Vector Representation of Curves

Vector representation is an alternate form to describe curves in mathematics and physics, providing a dimension-agnostic notation that works for planes and higher-dimensional spaces. Think of it as giving directions for moving along the curve in a coordinate space.

To transition from parametric equations to vector representation, we use vectors to encapsulate the coordinates at each point along the curve. For a two-dimensional curve, such as our ellipse, we describe the location of any point on the curve at a given parameter \( t \) as \( \vec{r}(t) \) where \( \vec{r}(t) = \). In the context of our exercise, the vector-valued function that represents the ellipse is \( \vec{r}(t) = <4\cos(t), 3\sin(t)> \), which tells us the exact position of a point on the ellipse at any given moment, parameterized by \( t \).

Trigonometric Identities

Trigonometric identities are equations involving trigonometric functions that are true for all values of the variables within their domain. These identities are useful in various areas of mathematics, including solving complex equations and transforming expressions. One of the most fundamental and frequently used identities is \( \sin^{2}(t) + \cos^{2}(t) = 1 \), which is referred to as the Pythagorean identity.
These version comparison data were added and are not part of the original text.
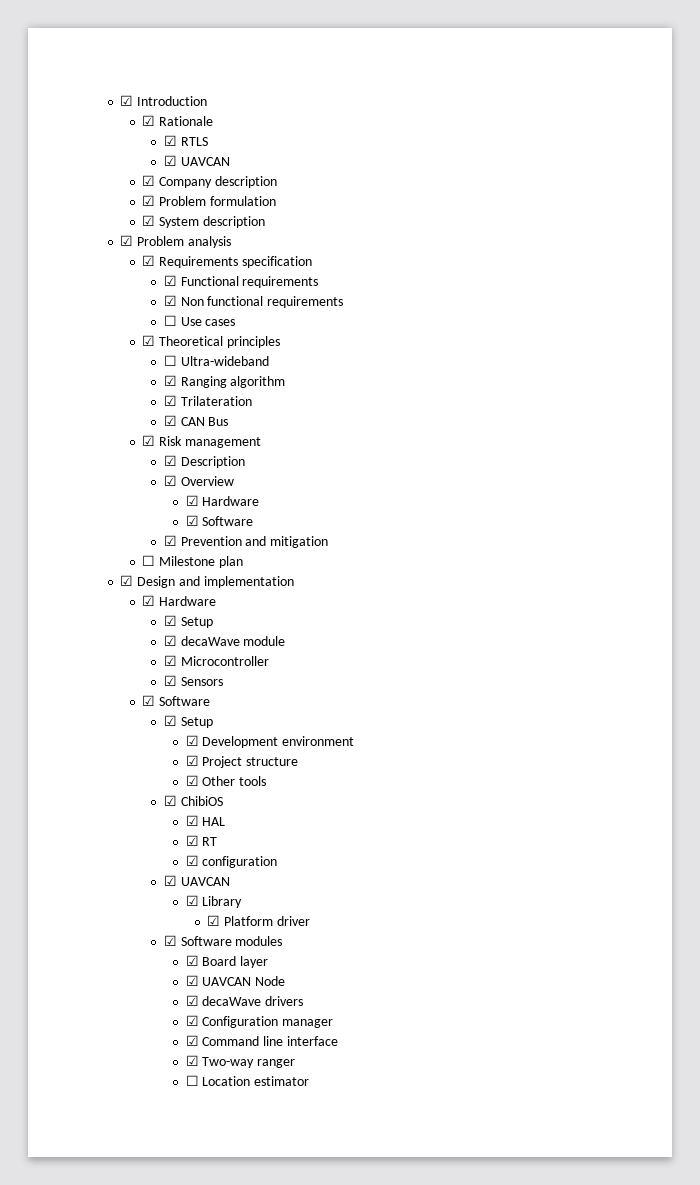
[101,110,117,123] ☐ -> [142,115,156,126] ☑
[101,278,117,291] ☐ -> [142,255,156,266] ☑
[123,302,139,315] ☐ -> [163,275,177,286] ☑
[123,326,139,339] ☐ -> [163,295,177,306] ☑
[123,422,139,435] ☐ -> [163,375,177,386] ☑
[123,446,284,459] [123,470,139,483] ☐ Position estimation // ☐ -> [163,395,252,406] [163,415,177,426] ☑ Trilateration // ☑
Parametric equations for the ellipse capitalize on this identity to link \( x \) and \( y \) to the parameter \( t \) while ensuring the equation of the ellipse is satisfied. By choosing \( x(t) = a\cos(t) \) and \( y(t) = b\sin(t) \) as our parametric representations, we guarantee that for any value of \( t \) we choose, the point \( (x(t), y(t)) \) will indeed lie on the ellipse.